2.17 Onbetwist staat vast dat [geïntimeerde sub 1] een particulier is zonder bijzondere kennis van auto's. Hij heeft de auto van een professionele autohandelaar gekocht tegen een prijs van
€ 23.500,-, waarbij vermeld staat dat een korting van
€ 3.000,- is gegeven in verband met de omstandigheid dat
[geïntimeerde sub 2] geen garantie gaf.
Gelet hierop en op hetgeen het hof hiervoor onder rov. 2.6 heeft overwogen over de waarde van de auto en onder rov. 2.8 over de duplicaatcodes op het kentekenbewijs, zijn de door [appellant] aangevoerde omstandigheden onvoldoende om het oordeel te kunnen dragen dat [geïntimeerde sub 1] naar maatstaven van maatschappelijke zorgvuldigheid niet erop heeft mogen vertrouwen dat [geïntimeerde sub 2] eigenares van de auto was. Het hof heeft voor dit oordeel geen deskundigenbericht nodig. Dit brengt mee dat de vorderingen tegen [geïntimeerde sub 1] terecht zijn afgewezen en dat de vorderingen van [geïntimeerde sub 1] terecht zijn toegewezen. De bestreden vonnissen zullen daarom worden bekrachtigd, voor zover gewezen tussen [appellant] en [geïntimeerde sub 1]. [appellant] zal als de in het ongelijk gestelde partij worden veroordeeld in de kosten van het hoger beroep, aan de zijde van [geïntimeerde sub 1] gevallen.
3. Beslissing
Het hof:
in het geding tussen [appellant] en [geïntimeerde sub 2]

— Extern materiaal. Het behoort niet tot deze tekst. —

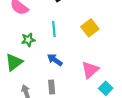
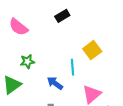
cyan line: (54, 29) -> (73, 67), moved

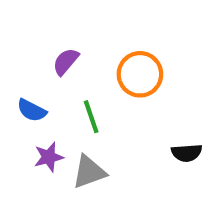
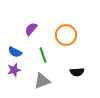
black semicircle: (187, 153) -> (77, 72), moved
purple star: (49, 157) -> (14, 70), moved

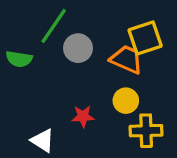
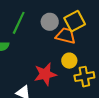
gray circle: (78, 48) -> (50, 22), moved
red star: (83, 116) -> (45, 74), size x1.6

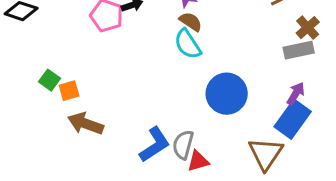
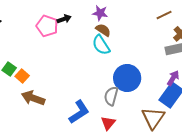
orange square: (69, 91) -> (22, 76), turned -32
gray semicircle: (183, 145) -> (111, 96), moved
red triangle: (198, 161) -> (108, 123), turned -35

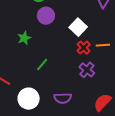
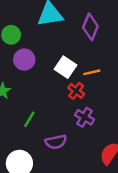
orange line: (103, 45) -> (92, 72), moved
purple semicircle: (63, 98) -> (56, 142), moved

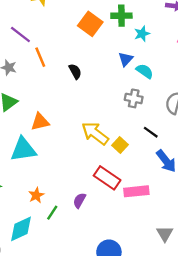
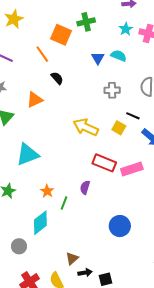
cyan star: (142, 34) -> (126, 29), moved
orange line: (40, 57) -> (42, 54), moved
cyan semicircle: (145, 71) -> (119, 56), moved
orange triangle: (40, 122) -> (35, 100), moved
yellow square: (120, 145) -> (119, 128), moved

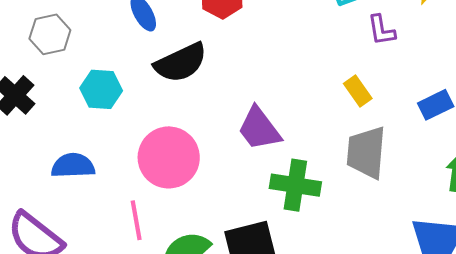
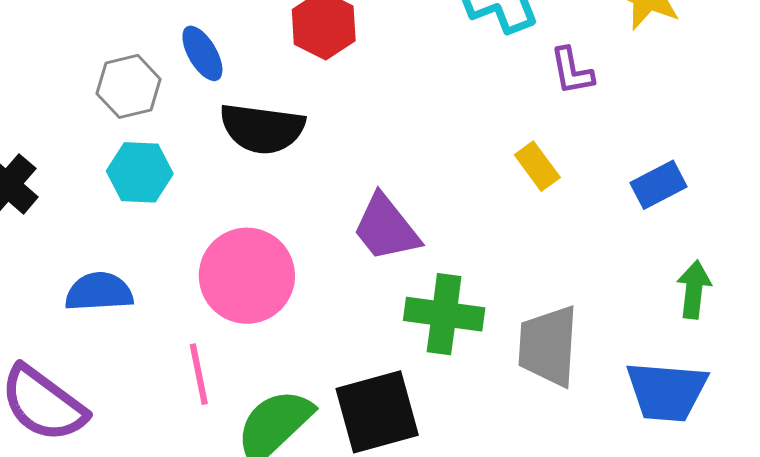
gray hexagon: (50, 34) -> (129, 86), moved
black semicircle: (181, 63) -> (262, 128), turned 34
gray trapezoid: (366, 152) -> (548, 346), moved

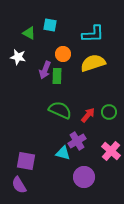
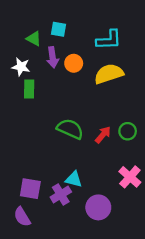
purple arrow: (45, 70) -> (53, 57), moved, turned -30
green rectangle: (57, 76) -> (29, 89), moved
purple cross: (77, 141) -> (61, 194), moved

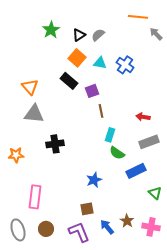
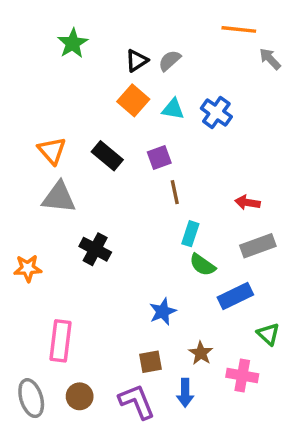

laat [appellant] toe te bewijzen dat Montana ten tijde van de verkoop van de auto aan [geïntimeerde sub 2] niet bevoegd was over de auto te beschikken;
bepaalt dat, indien [appellant] daartoe getuigen wil voorbrengen, het getuigenverhoor zal worden gehouden in het Paleis van Justitie van dit hof ten overstaan van
mr. G.C.C. Lewin, daartoe als raadsheer-commissaris aangewezen, op het adres Prinsengracht 436 te Amsterdam op een nader te bepalen datum;
verwijst de zaak naar de rol van 13 maart 2012 voor opgave verhinderdata en houdt iedere verdere beslissing aan;
in het geding tussen [appellant] en [geïntimeerde sub 1]
bekrachtigt de bestreden vonnissen, inclusief het herstelvonnis, voorzover tussen [appellant] en [geïntimeerde sub 1] gewezen;
veroordeelt [appellant] in de kosten van het geding in hoger beroep tussen [appellant] en [geïntimeerde sub 1] en begroot die kosten, voor zover tot heden aan de zijde van [geïntimeerde sub 1] gevallen, op € 649,00 aan verschotten en € 1.158,00 aan salaris van de advocaat.
Dit arrest is gewezen door mrs. W.J. Noordhuizen,
J.C. Toorman en G.C.C. Lewin, en in het openbaar door de rolraadsheer uitgesproken op 28 februari 2012.